Selected passage:
=-=-=
Darlene DeBruine, a family and consumer science teacher at Rosewood Middle School, is always looking for creative ways to teach her students.

One year, her classes made pillows for cancer patients at Kitty Askins Hospice Center.

When it came time to decide upon a project for the sewing unit recently, she thought about visits she'd made to the animal shelter to find a pet.

Seeing all the dogs and cats waiting to be adopted sparked a thought.

"With the holidays, I told (my students) dogs have feelings, too," she said. "How would we comfort them? Maybe with a blanket.

"Then I thought, why don't we just make them toys? I thought it would be fun for (the animals) to have something to play with."

Ms. DeBruine had her seventh- and eighth-grade classes create basic patterns, drawing either a box, for a square pillow, or a bone-shaped design. Then they did a trial run with the sewing machine to become familiar with the technique.

"We always try to get them to sew a pattern on paper before we work with needle and thread," she explained.
=-=-=
Information provided:
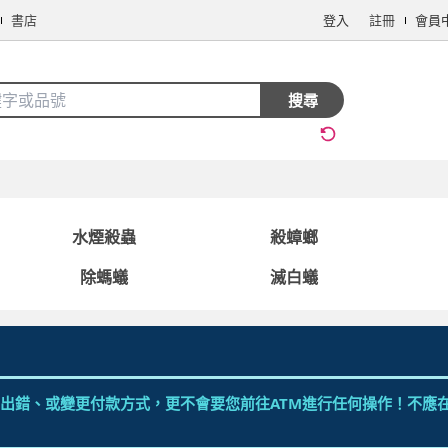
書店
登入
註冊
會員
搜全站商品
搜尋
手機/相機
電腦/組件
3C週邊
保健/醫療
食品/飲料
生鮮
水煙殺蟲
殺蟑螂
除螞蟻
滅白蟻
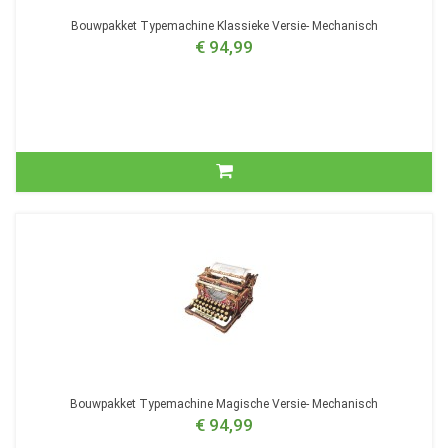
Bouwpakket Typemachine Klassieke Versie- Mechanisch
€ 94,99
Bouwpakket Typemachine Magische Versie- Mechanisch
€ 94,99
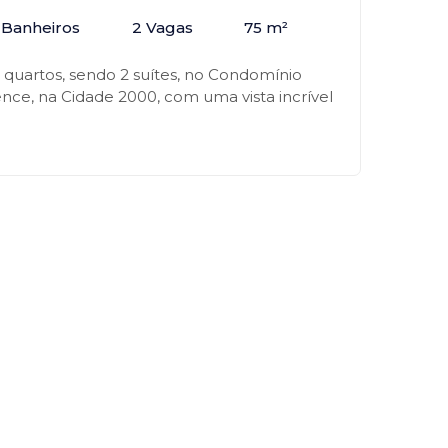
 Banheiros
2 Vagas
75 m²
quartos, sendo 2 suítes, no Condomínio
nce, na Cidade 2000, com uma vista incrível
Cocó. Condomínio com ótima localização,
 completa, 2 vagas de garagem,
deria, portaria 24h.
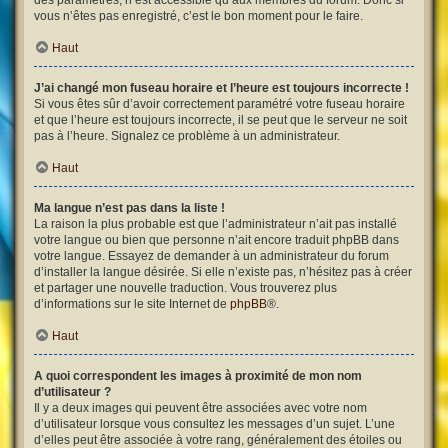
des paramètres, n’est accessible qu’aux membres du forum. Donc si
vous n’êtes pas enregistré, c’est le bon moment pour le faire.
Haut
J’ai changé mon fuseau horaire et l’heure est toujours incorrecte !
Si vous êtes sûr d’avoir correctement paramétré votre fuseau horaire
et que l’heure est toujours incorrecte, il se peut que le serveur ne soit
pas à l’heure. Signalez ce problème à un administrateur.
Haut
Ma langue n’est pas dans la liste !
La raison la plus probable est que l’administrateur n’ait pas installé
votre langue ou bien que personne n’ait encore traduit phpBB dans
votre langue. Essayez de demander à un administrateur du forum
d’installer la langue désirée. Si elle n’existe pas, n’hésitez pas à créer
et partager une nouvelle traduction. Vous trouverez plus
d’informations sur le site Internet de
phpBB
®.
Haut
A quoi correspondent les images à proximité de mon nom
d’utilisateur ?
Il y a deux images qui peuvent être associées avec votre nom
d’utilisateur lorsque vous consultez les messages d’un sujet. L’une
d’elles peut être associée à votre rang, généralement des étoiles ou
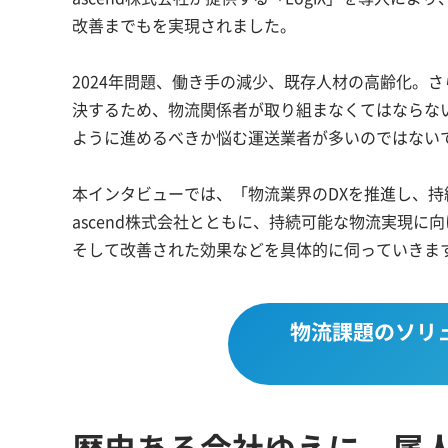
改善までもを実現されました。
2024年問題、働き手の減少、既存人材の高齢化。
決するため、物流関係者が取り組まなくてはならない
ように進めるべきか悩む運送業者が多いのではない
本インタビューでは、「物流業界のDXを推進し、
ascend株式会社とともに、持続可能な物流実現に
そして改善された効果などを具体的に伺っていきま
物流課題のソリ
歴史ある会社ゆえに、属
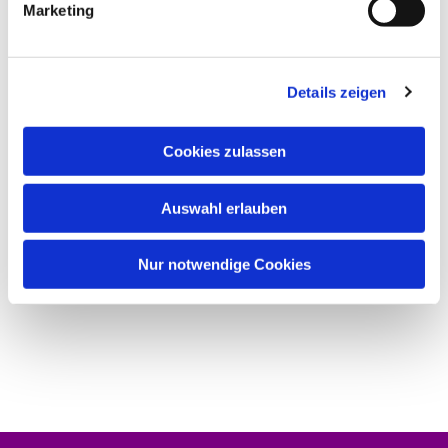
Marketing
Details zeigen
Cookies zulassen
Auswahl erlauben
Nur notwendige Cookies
=-=-=
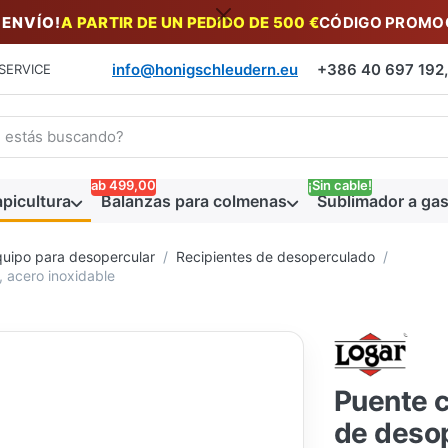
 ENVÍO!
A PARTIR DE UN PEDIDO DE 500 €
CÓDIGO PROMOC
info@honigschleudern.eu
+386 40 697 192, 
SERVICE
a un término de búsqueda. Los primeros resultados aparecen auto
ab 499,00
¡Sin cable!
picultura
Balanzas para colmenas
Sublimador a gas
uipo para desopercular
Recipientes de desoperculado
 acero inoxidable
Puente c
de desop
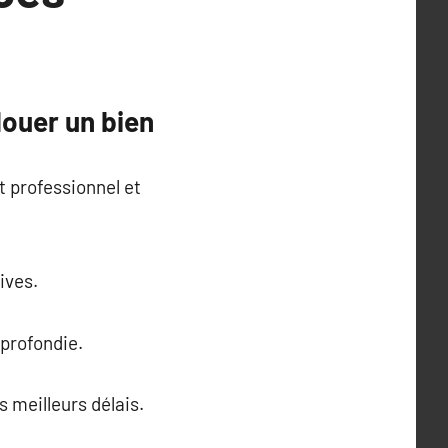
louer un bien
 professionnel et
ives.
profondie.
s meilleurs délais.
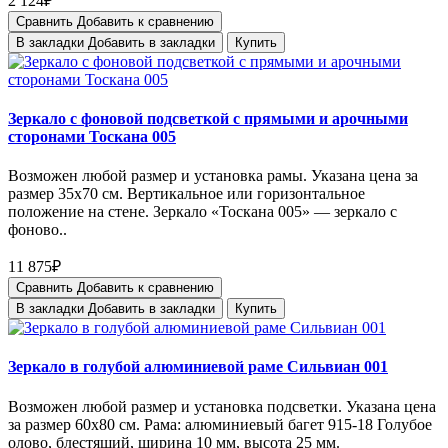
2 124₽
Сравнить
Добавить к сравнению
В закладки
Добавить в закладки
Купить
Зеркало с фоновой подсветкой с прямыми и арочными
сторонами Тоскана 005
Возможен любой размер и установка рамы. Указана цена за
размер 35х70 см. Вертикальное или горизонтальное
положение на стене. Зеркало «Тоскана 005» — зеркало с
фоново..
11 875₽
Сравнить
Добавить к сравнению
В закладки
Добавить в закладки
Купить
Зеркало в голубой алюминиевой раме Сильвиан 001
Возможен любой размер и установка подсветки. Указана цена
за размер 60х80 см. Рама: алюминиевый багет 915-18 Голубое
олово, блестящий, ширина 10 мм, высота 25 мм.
=-=-=
Task objective: Copy the part of the article on the middle school sewing project that begins at the words "Seeing all the" and stops after the words "with the technique.". You can set the rows aside; they aren't needed.

Result for this task:
Seeing all the dogs and cats waiting to be adopted sparked a thought.

"With the holidays, I told (my students) dogs have feelings, too," she said. "How would we comfort them? Maybe with a blanket.

"Then I thought, why don't we just make them toys? I thought it would be fun for (the animals) to have something to play with."

Ms. DeBruine had her seventh- and eighth-grade classes create basic patterns, drawing either a box, for a square pillow, or a bone-shaped design. Then they did a trial run with the sewing machine to become familiar with the technique.